Total Pageviews

523312

Friday, 14 March 2025

The Isotope Man - Charles Eric Maine


 Nobody in British sci fi of the Fifties spread their talent as widely as Maine.   Spaceways (also reviewed on this blog) was a radio play that became a movie and finally a book.   The Isotope Man (1957) was originally a movie called Timeslip (1955) starring two B-grade Americans, Gene Nelson and Faith Domergue.   The interesting thing is that the novels don't suffer in any way from being simply novelisations.   In the case of Spaceways they add to the original.   I haven't yet fully traced the antecedents of Timeslip but The Isotope Man certainly stands on its own feet.

Maine is at his best when he sets cutting edge science in the time he was writing.   The London of The Isotope Man is absolutely austerity London in the first half of the Fifties.   American journalist Delaney has been seconded to London's View Magazine.   He has experience of atomic experiments in the US and is therefore the science correspondent.

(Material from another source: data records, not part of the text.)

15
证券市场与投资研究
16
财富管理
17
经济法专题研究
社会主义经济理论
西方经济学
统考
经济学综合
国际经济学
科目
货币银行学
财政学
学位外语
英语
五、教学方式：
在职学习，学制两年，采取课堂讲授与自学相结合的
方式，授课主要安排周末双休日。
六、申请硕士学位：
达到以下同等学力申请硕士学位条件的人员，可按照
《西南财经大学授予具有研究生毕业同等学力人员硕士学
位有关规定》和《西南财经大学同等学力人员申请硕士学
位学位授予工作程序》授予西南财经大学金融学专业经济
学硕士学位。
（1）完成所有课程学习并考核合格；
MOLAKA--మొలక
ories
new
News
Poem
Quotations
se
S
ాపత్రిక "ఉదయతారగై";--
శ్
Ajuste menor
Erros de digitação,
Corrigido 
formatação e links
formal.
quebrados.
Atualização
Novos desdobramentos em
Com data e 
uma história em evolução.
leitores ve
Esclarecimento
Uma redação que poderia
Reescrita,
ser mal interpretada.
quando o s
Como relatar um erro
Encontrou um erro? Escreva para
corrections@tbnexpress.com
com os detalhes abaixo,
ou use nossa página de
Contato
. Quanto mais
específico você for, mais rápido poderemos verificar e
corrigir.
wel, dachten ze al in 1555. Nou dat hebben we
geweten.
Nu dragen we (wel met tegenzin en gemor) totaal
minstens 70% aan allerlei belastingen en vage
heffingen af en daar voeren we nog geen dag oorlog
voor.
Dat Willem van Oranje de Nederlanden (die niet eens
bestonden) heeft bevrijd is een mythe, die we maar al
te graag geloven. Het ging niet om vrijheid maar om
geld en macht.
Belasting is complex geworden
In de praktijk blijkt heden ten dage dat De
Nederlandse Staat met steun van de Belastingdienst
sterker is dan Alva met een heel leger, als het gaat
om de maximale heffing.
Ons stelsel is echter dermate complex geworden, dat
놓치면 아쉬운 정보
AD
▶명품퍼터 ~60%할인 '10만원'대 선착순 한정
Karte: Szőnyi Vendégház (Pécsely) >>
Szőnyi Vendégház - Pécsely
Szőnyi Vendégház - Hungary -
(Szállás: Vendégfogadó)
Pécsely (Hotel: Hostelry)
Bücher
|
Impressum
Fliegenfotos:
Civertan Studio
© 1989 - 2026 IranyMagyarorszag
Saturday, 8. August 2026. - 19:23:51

His task today is to cover the opening of a new NHS maternity unit in Stevenage.   This is not sci fi but a record of a time in which new hospitals were routinely being built.   Before he leaves the office, his eye is caught by a photo on the crime desk.   A man has been plucked from the Thames.   He has been beaten and shot and is now in hospital undergoing emergency surgery.   Delaney recognises him: he is Dr Stephen Rayner, US atomic scientist, and Delaney interviewed him Stateside.   There is something odd about the photo, a sort of haze hanging over the body.   Delaney has a hunch it has something to do with Delaney's research.   He isn't known as the Isotope Man for nothing.

The police are informed.   They check with Rayner's employers, a provincial science establishment doing secret governmental work.   The Managing Director says the injured man can't be Rayner; he's at the factory, and to prove it, is called to the phone to speak for himself.

So Delaney is sidetracked into becoming a freelance investigator, backed up (eventually) by his photographer, Jill Friday - a slick name and an attractive character in her own right.   The timeslip element is cleverly incorporated and Maine never loses track of the thriller element.   There is genuine menace and a compelling villain.   I don't know who played Vasquo in the movie but I suspect Maine had Orson Welles in mind.

I'm a big fan of Maine and there are several reviews of his novels on this blog.   The Isotope Man has got to be one of my favourites by him.   I really love the cover of this Corgi paperback.